Signal to Noise

Yumiko Tanaka/Ivar Grydeland Continental Crust SOFA 517 Norwegian guitarist Grydeland's brief liner note provides useful context: «This music was composed and recorded at the venue Bridge in Osaka on April 17, 2004. Bridge is located high above the ground in the middle of the amusement park called Festival Gate-right between slot machines and the big roller coaster. .we could see the roller coaster puffing by every now and then -we could also hear it, and feel it. The whole building would shake each time it puffed by, like a small earthquake. Maybe this wasn't the perfect recording situation, but listening to the music now I feel it gained an identity of its own. The music on this CD somehow made me think of plate tectonics.» Grydeland on acoustic guitar and Tanaka on futizao shamisen (a small banjo-like instrument) and percussion somehow combine in these surreal circumstances to create improvisations of great intimacy and light. The instrumental voices are fundamentally small, however resonant, and the musicians take varied tacks to the space at hand, sometimes building dense overlays of rapid twanging lines, as on «Young Oceanic Crust» and elsewhere allowing isolated sounds to bend and waver as they decay, as in «Eurasian Plate from 7 Different Views.» The musicians have forged profoundly personal approaches to their instruments, to the extent that it's ironically difficult to tell them apart, whether it's a modified acoustic guitar or a shamisen that's carrying a particular line, but the difficulty is hardly problematical.
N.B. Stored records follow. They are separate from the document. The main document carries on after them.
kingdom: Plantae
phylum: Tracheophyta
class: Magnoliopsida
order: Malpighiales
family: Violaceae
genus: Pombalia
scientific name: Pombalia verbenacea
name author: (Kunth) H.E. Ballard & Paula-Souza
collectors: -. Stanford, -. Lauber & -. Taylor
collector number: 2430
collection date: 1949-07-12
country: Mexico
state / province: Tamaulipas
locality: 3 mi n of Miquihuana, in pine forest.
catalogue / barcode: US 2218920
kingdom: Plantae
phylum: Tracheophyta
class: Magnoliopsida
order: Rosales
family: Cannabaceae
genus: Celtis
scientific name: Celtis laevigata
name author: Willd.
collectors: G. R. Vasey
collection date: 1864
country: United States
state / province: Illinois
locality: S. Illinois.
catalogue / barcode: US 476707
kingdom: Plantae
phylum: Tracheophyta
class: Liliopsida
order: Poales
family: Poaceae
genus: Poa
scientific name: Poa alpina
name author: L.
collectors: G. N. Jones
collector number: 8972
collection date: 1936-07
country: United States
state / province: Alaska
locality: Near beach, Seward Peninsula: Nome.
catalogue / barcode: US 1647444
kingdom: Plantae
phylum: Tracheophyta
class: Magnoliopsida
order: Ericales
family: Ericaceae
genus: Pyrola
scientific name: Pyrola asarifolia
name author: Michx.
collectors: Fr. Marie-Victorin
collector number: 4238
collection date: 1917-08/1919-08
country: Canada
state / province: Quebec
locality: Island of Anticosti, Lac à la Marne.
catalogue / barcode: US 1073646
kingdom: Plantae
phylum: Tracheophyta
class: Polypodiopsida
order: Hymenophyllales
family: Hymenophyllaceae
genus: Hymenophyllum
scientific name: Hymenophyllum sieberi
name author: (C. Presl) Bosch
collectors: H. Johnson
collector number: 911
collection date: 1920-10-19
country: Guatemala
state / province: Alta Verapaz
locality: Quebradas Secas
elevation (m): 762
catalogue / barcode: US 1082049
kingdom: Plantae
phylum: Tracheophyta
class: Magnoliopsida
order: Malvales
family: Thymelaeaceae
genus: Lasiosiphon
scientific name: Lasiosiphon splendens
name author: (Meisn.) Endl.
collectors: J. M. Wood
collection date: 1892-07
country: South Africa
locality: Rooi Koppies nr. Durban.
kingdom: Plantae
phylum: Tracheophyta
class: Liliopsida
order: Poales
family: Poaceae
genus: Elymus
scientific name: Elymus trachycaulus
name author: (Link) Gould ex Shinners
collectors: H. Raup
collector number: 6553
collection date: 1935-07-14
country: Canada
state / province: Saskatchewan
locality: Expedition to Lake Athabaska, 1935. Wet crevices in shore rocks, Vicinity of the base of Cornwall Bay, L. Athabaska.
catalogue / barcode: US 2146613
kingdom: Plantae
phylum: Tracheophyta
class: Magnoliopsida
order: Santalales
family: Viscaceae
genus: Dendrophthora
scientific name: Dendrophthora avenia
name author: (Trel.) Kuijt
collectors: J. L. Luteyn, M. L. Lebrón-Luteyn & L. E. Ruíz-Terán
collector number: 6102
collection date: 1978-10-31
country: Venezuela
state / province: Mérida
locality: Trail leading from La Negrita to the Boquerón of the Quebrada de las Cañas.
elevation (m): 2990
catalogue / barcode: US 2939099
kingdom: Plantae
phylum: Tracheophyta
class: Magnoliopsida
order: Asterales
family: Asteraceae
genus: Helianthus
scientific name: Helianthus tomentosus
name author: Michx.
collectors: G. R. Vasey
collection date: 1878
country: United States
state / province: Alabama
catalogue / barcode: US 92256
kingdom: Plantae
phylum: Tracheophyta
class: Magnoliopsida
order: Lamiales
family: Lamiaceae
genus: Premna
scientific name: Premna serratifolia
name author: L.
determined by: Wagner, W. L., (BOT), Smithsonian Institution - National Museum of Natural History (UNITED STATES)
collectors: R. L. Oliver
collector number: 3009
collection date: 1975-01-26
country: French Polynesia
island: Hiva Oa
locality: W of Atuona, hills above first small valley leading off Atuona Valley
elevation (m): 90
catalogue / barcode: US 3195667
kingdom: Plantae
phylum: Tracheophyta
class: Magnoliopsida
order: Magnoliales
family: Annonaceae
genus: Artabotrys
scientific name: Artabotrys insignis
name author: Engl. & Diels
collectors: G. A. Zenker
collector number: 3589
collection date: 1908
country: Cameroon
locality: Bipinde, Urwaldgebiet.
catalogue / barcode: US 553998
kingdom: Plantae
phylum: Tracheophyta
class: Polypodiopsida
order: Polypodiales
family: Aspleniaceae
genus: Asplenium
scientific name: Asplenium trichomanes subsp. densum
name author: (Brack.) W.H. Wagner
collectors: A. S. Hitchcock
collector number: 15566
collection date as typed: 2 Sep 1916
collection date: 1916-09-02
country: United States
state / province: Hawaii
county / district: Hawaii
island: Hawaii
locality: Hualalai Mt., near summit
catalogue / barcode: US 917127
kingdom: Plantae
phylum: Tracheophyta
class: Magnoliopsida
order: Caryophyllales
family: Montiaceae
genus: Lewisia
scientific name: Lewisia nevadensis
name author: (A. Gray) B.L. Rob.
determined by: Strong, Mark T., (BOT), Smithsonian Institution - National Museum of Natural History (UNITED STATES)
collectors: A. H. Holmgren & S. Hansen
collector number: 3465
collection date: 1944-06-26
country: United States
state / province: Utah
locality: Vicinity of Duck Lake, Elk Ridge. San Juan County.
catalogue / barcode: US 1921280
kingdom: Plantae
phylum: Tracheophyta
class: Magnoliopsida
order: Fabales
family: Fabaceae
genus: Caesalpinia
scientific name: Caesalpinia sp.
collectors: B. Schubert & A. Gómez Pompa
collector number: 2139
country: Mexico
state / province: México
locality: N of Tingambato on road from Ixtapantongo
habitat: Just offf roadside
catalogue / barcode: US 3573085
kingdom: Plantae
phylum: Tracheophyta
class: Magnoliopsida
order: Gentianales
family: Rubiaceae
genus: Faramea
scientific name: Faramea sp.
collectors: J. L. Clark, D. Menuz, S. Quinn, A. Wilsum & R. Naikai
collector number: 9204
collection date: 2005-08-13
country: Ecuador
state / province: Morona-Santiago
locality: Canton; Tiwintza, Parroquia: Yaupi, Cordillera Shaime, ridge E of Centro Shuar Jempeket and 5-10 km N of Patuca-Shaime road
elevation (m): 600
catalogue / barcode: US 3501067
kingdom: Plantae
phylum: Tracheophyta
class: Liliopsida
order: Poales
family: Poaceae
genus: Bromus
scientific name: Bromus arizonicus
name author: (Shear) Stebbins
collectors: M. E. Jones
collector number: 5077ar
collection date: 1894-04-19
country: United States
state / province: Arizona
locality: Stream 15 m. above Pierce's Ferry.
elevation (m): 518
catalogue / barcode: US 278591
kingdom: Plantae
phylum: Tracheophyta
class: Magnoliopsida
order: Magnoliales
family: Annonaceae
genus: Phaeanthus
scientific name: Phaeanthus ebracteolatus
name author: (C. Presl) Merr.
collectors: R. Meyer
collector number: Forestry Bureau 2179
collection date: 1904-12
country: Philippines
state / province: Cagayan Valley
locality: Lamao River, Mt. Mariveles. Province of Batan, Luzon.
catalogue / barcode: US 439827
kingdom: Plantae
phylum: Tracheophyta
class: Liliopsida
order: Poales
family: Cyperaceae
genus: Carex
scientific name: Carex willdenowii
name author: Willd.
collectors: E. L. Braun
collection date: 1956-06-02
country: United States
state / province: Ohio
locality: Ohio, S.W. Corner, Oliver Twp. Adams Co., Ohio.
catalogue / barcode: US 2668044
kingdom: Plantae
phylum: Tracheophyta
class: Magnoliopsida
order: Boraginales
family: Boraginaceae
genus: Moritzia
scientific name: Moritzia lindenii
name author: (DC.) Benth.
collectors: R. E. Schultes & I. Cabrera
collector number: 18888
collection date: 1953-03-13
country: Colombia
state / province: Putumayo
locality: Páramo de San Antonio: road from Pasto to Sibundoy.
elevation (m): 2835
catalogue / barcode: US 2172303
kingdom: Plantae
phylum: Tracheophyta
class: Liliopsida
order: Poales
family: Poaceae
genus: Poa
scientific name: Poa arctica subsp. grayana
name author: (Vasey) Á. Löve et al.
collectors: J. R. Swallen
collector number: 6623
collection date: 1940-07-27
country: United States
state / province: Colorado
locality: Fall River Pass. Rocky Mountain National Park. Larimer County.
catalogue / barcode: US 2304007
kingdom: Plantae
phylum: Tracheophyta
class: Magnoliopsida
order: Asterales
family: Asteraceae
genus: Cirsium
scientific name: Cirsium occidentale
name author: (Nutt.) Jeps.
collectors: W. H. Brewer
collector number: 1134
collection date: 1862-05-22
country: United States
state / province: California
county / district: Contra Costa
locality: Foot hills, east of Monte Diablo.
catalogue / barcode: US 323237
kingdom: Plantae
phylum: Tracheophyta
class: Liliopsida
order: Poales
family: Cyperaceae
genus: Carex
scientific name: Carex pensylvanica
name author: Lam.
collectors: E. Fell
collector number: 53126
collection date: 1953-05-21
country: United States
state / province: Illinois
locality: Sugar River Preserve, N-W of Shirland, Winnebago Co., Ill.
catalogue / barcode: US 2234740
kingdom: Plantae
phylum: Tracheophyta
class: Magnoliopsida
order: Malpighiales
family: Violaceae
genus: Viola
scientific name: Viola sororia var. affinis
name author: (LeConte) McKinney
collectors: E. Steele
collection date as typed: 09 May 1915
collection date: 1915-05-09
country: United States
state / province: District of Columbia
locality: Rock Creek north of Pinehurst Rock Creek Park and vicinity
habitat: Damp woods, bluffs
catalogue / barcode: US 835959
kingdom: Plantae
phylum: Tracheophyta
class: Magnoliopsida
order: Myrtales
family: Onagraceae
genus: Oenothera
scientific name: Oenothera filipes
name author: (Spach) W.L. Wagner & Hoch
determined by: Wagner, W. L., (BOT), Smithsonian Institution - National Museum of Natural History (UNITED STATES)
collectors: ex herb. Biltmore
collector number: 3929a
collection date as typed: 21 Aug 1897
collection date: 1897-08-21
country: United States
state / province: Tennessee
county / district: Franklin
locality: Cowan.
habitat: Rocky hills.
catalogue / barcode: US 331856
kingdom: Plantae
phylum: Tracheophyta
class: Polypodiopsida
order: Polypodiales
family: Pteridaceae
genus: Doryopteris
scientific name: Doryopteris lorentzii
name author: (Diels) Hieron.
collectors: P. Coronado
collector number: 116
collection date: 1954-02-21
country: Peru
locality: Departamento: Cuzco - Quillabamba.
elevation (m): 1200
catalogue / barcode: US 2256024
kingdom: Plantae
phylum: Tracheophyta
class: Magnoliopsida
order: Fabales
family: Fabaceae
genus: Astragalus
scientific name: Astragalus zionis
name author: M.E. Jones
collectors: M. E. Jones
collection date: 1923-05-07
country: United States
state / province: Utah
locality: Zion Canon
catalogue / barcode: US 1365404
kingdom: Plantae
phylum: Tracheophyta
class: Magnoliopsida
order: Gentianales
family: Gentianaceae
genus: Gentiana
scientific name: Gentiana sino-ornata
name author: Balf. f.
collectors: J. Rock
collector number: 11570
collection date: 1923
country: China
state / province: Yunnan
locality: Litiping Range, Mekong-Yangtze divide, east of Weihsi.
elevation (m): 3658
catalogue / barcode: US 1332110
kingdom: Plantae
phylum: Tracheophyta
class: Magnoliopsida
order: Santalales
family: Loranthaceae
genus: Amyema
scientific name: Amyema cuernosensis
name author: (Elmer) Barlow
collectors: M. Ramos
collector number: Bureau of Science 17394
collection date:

This is music about submerging identity, whether in the free interaction of sound, floating high in space in an aged amusement park or diving in the oceanic imagination to the earth's shifting plates. It's music of compelling delicacy and rigor-especially striking when Tanaka plays and sings the traditional «Hidakagawa Iriaizakura» in the midst of an extended improvisation-but it feels resilient, not fragile, with a poetry all its own.